» **Raw data**
++++++++++

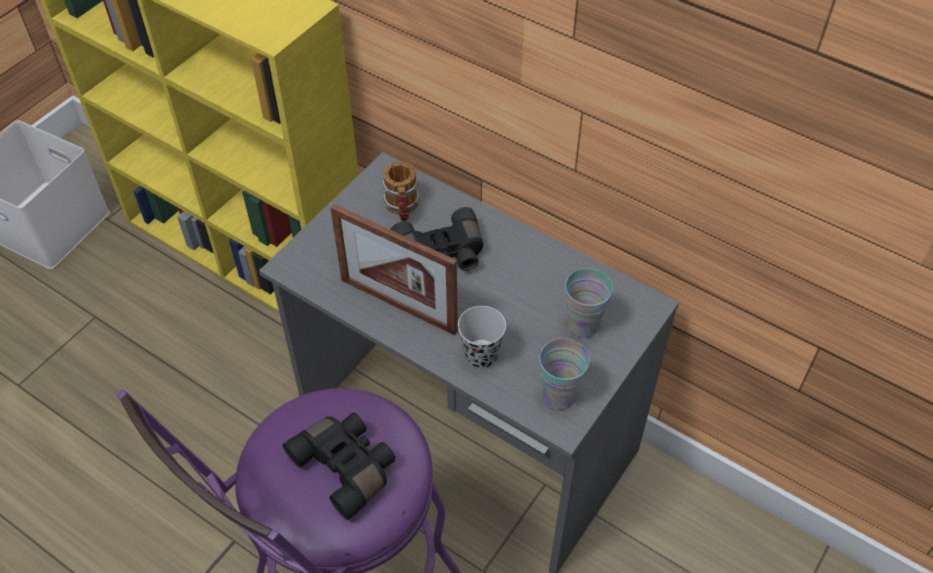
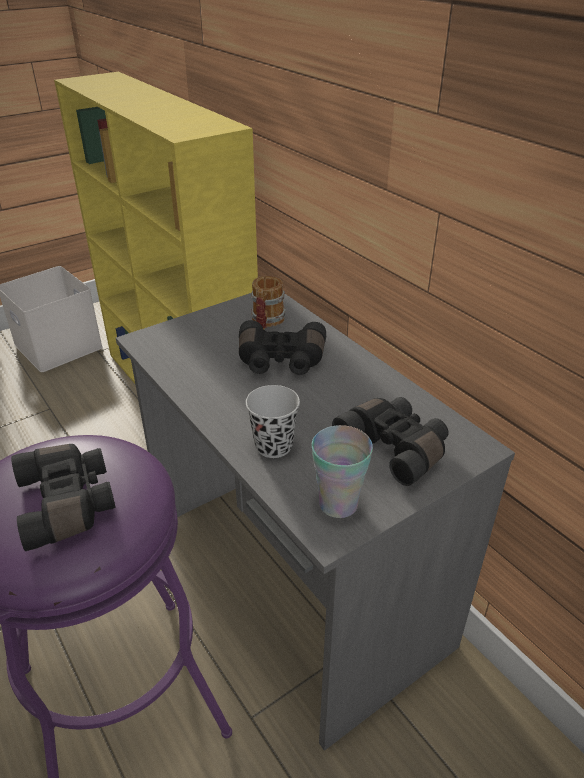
camera: 20 degrees right, 15 degrees down
picture frame [330,204,458,335] -> none
cup [565,268,613,338] -> black binoculars [332,397,449,486]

++++++++++

» **Exercise**
Could you transcribe all of the data exactly, keeping every picture out of the copy?

» **Expected answer**
camera: 20 degrees right, 15 degrees down
picture frame [330,204,458,335] -> none
cup [565,268,613,338] -> black binoculars [332,397,449,486]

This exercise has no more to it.